Die brandaktuellen Zahlen der Kriminalitätsentwicklung in
Oberösterreich haben es in sich: Ausländer begehen ein Drittel aller
Straftaten. Brisant: Asylwerber begehen im Verhältnis zu ihrem Anteil an
der Gesamtbevölkerung über 20mal so viele Sex-Delikte wie der
Durchschnitt! In einer Pressekonferenz zum Schock-Thema ging die FPÖ
Oberösterreich jetzt ausführlich auf die alarmierenden Zahlen ein.
Wie die Auswertung der Zahlen des Inneniministeriums aus fünf
verschiedenen parlamentarischen Anfragen durch die FPÖ zeigt, stieg die
Gesamtkriminalität in Oberösterreich um 5,7 Prozent von 62.666
Straftaten im Jahr 2015 auf 66.241 Straftaten im Jahr 2016.
Damit liegt Oberösterreich bundesweit an zweiter Stelle hinter Salzburg.
Oft rufen besorgte Bürger nach einer Erhöhung der Strafrahmen.
Landeshauptmann-Stellvertreter Dr. Manfred Haimbuchner (FPÖ) betont
jedoch, dass ein „reiner Ruf nach der Erhöhung von Strafrahmen nichts
bringt“, weil Richter meistens beim unteren Drittel des Strafrahmens
hängen bleiben würden.
Haimbuchner will deshalb am unteren Ende ansetzen und die Mindeststrafen erhöhen.

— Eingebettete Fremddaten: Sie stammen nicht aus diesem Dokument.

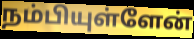
நம்பியுள்ளேன்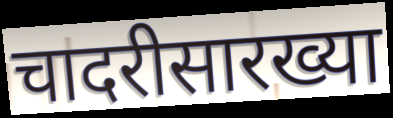
चादरीसारख्या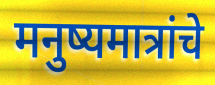
मनुष्यमात्रांचेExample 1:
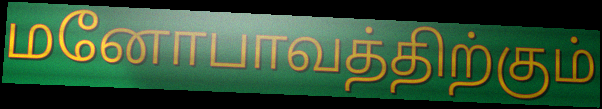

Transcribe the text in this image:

மனோபாவத்திற்கும்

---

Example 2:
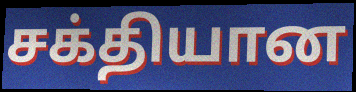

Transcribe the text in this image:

சக்தியான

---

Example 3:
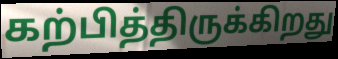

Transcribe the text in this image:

கற்பித்திருக்கிறது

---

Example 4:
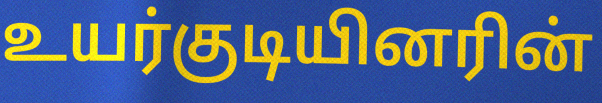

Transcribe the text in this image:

உயர்குடியினரின்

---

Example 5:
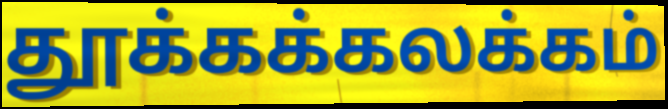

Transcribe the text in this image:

தூக்கக்கலக்கம்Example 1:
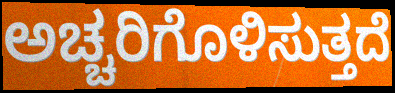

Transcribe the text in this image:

ಅಚ್ಚರಿಗೊಳಿಸುತ್ತದೆ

2016 waren von insgesamt 40.665 Tatverdächtigen 12.637 Fremde, also
nicht-österreichische Staatsbürger. Das entspricht einem Ausländeranteil
von 31,1 Prozent. Wie hoch der Anteil an Österreichern mit
Migrationshintergrund ist, ist indes nicht bekannt und wird auch vom
Innenministerium statistisch nicht erfasst.

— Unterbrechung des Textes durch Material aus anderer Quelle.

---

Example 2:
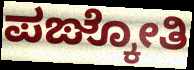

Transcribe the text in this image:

ಪಙ್ಕೋತಿ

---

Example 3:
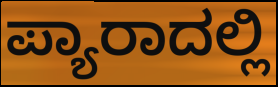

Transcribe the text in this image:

ಪ್ಯಾರಾದಲ್ಲಿ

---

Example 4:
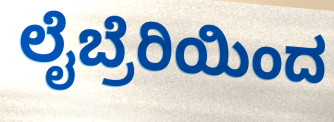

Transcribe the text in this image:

Von den tatverdächtigen Ausländern sind mit 19,7 Prozent fast ein Fünftel Asylwerber.
Das ist aber noch nicht alles: Asylwerber begehen in einem
unglaublich überproportionalen Ausmaß Sex-Straftaten! Die unter dem
Punkt „Straftaten gegen die sexuelle Integrität“ zusammengefassten
Straftaten werden zu 25,53 Prozent von Ausländern begangen von
Ausländern begangen und zu 12,07 Prozent von Asylwerbern.
Dem Land Oberösterreich zufolge
sind derzeit in Oberösterreich etwa 7.500 Asylwerber untergebracht. Bei
etwa 1,4 Millionen in Oberösterreich lebenden Menschen beträgt der
Anteil von Asylwerbern an der Gesamtbevölkerung ca. 0,5 Prozent.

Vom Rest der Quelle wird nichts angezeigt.